We Don’t Need Heroes—Narratives Around Human Trafficking Survivors

The popular imagination of a hero is one who fights the villain and when the war is one against trafficking, rescued survivors are brandished as trophies.

Posted by Roop Sen

Everyone loves a hero. The popular imagination of this hero is a sword-brandishing saviour who fights the villain, bleeds in war, and wears their scars as a badge of honour. And when the war is one against slavery and trafficking, rescued survivors are brandished as trophies, and the slave-rescuing heroes are awarded for their altruism and courage.

The anti-trafficking or anti-slavery movements thrive off this popular imagination, because it capitalises on the collective memories of heroism that we have grown up on, through stories, films, mythology, and religion.
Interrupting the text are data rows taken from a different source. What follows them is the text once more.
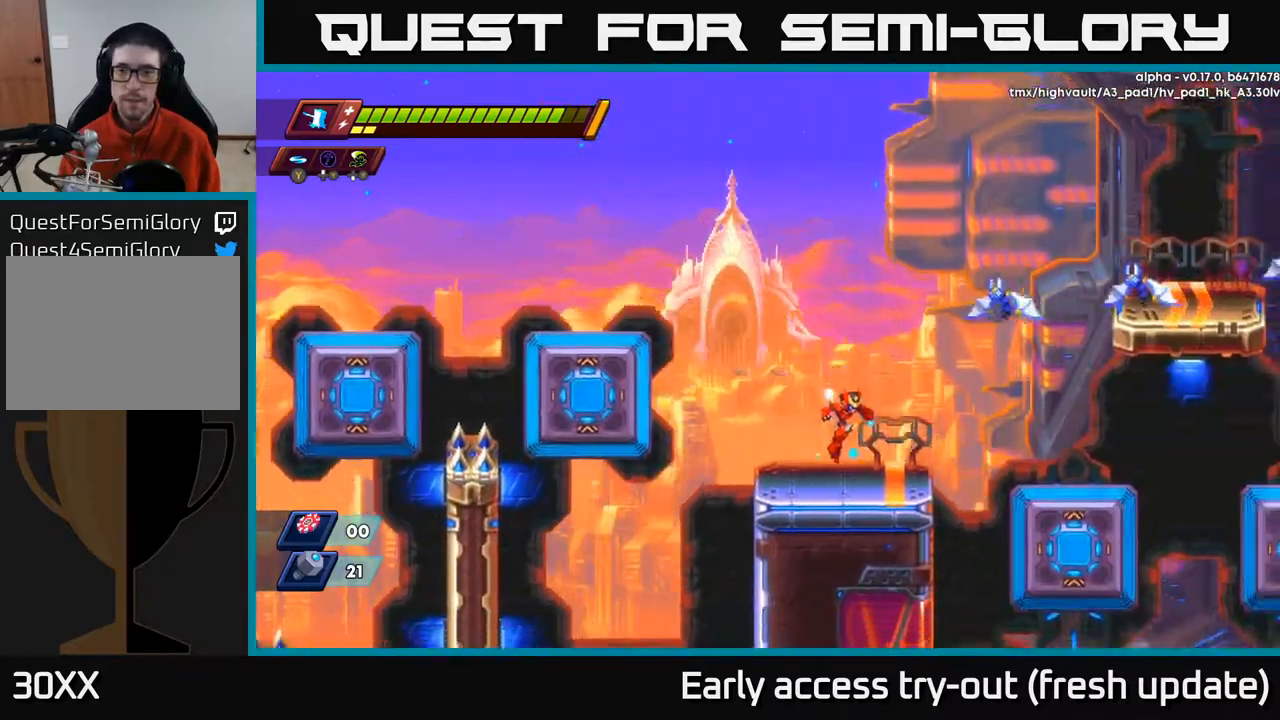
{"buttons": ["A", "X", "R2", "DPAD_RIGHT"], "left_stick": "center", "right_stick": "center", "events": [[183, "A", "down"], [183, "R2", "down"], [233, "X", "down"]]}
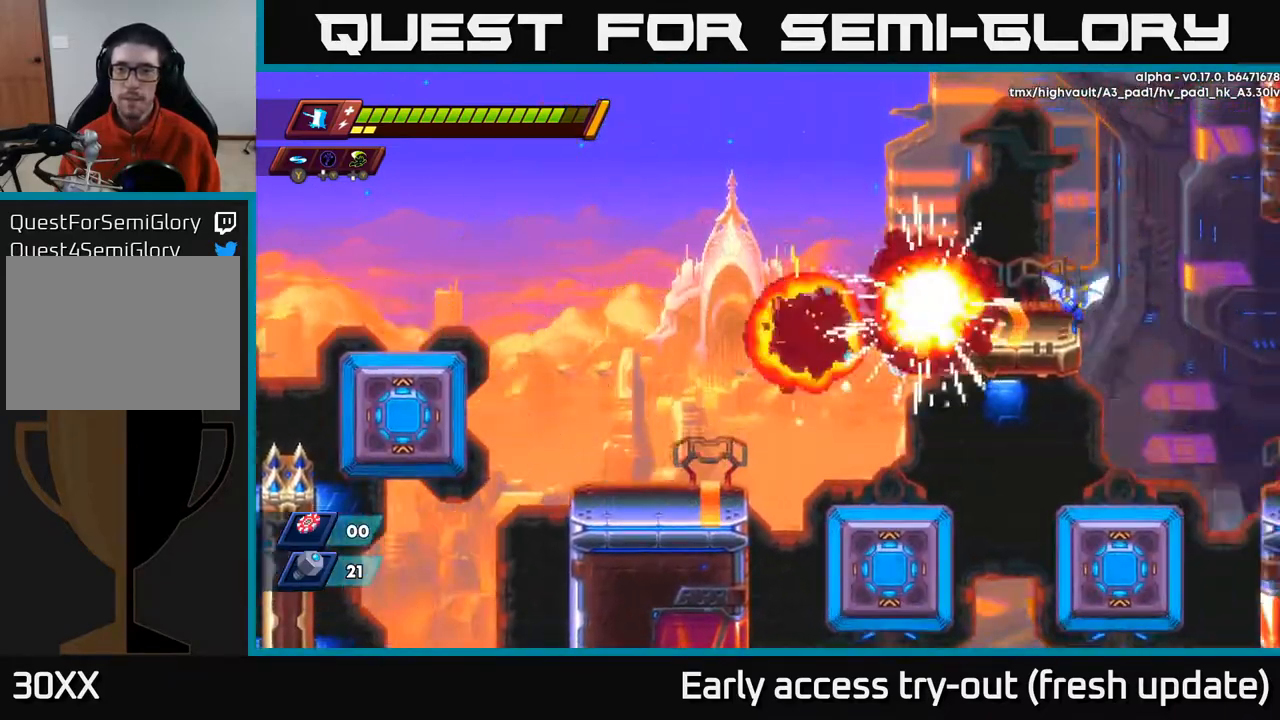
{"buttons": ["X", "DPAD_RIGHT"], "left_stick": "center", "right_stick": "center", "events": [[17, "X", "up"], [67, "A", "up"], [67, "R2", "up"], [167, "A", "down"], [183, "R2", "down"], [267, "R2", "up"], [367, "A", "up"], [467, "X", "down"]]}
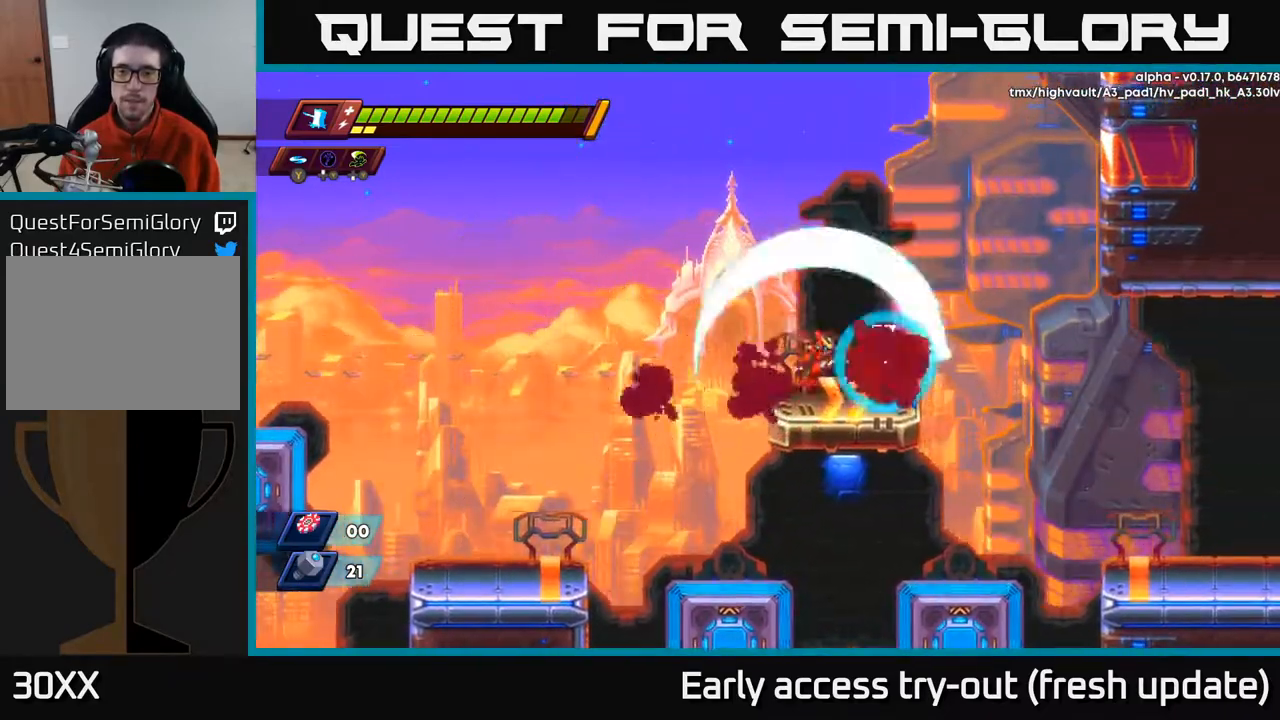
{"buttons": ["A", "R2", "DPAD_RIGHT"], "left_stick": "center", "right_stick": "center", "events": [[50, "DPAD_RIGHT", "up"], [67, "X", "up"], [183, "DPAD_RIGHT", "down"], [300, "R2", "down"], [417, "A", "down"]]}
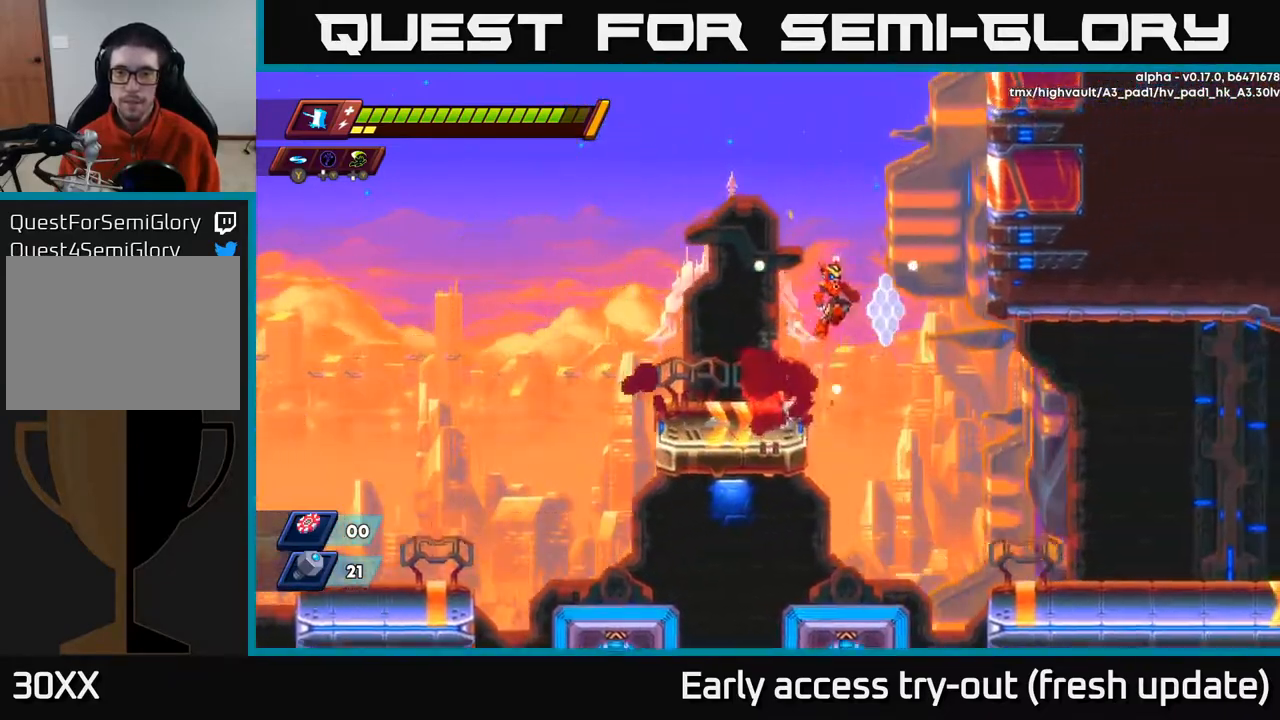
{"buttons": ["R2", "DPAD_RIGHT"], "left_stick": "center", "right_stick": "center", "events": [[250, "A", "up"], [317, "A", "down"], [467, "A", "up"]]}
We often look for that one voice, one face, one individual to laud for their courage and heroism that helped save the rest of humanity, and particularly survivors.

It’s easier to sell heroism than question the system

Large international organisations that raise funds from philanthropists and governments for anti-trafficking projects report their struggles to convince donors of the value for money if they don’t subscribe to the ‘rescue-rehabilitation’ narrative. (According to this narrative, a person in exploitation needs to be rescued by nonprofits and anti-slavery crusaders who will then provide them with the courage, healing, and resilience that will ultimately restore them.)

Anti-slavery organisations working on this paradigm in India or Africa may need to produce claims such as ‘We freed 20,000 indentured labourers from traffickers’. These claims are easily understood by lay donors as simple, quantifiable, and populist claims of impact.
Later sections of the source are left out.